Great whales contribute US$1 trillion to fight climate change, says IMF

A FASCINATING IMF ecosystems services study concludes that whales absorb more carbon than the rainforests and help to produce more than half the world’s oxygen supply, making a powerful case for protecting and increasing populations of these giant deepsea mammals.   

Increasing the global whale population offers “a low-tech solution” to global warming, capturing and storing carbon in the deep, it says. “When it comes to saving the planet, one whale is worth thousands of trees… Our conservative estimates put the value of the average great whale, based on its various activities, at more than US$2 million, and easily over US$1 trillion for the current stock of great whales.”

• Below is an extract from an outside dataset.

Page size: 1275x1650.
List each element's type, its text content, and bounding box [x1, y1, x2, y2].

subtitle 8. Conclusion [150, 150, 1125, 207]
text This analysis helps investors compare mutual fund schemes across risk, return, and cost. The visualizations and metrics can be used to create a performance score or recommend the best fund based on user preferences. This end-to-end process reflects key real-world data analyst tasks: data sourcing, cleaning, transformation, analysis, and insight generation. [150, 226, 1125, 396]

The study draws on new research from marine biologists, showing that the great whales play a key role in capturing carbon from the atmosphere. It says better understanding of the role whales play in limiting greenhouse gases and slowing global warming could support more investment in conserving them, as a nature-based solution.

“The carbon capture potential of whales is truly startling,” say authors Ralph Chami, Thomas Cosimano, Connel Fullenkamp and Sena Oztosun. “Whales accumulate carbon in their bodies during their long lives.

“When they die, they sink to the bottom of the ocean: each great whale sequesters 33 tonnes of CO2 on average, taking that carbon out of the atmosphere for centuries. A tree, meanwhile, absorbs only up to 48 lbs of CO2 a year.”

Whale poo contains vital nutrients to support growth in phytoplankton, including nitrogen and iron. Whales bring minerals to the ocean surface in two ways; through their vertical movements and as they migrate across oceans. Preliminary modelling and estimates indicate that both activities support phytoplankton growth in areas that whales frequent.

That works to slow global warming, because phytoplankton contribute to at least half the oxygen in our atmosphere and capture about 37 billion tonnes of CO2, an estimated 40 per cent of all the CO2 produced.

“If whales were allowed to return to their pre-whaling number of four to five million, from slightly more than 1.3 million today, it could add significantly to the amount of phytoplankton in the oceans and to the carbon they capture each year,” it says.

“At a minimum, even a 1 per cent increase in phytoplankton productivity thanks to whale activity would capture hundreds of millions of tonnes of additional CO2 a year, equivalent to the sudden appearance of two billion mature trees. Imagine the impact over the average lifespan of a whale, more than 60 years.”

However, populations of the largest great whales have declined to a fraction of former numbers, despite widespread restrictions on hunting whales for their oil and as food. Whales face a continued threat from marine and noise pollution, deepsea mining and fishing and ship strikes.

“Some species, like the blue whales, have been reduced to only 3 per cent of their previous abundance,” the IMF says. “Thus, the benefits from whales’ ecosystem services to us and to our survival are much less than they could be.”

International efforts to restore whale populations could lead to a breakthrough in the fight against climate change, the report says. But what would that cost?

“We estimate that, if whales were allowed to return to their pre-whaling numbers, capturing 1.7 billion tons of CO2 annually, it would be worth about US$13 per person a year to subsidise these whales’ CO2 sequestration efforts,” the IMF concludes.

Is it ethical to value these powerful, gentle giants for their benefits, not on their own terms? Responding, Ralph Chami tells The Environment: “To influence, you need to know your audience. For my audience, [that’s] what’s in it for me. I had to say, even if you don’t care for the whales’ intrinsic beauty and value, you ought to care for them for what they do for you.”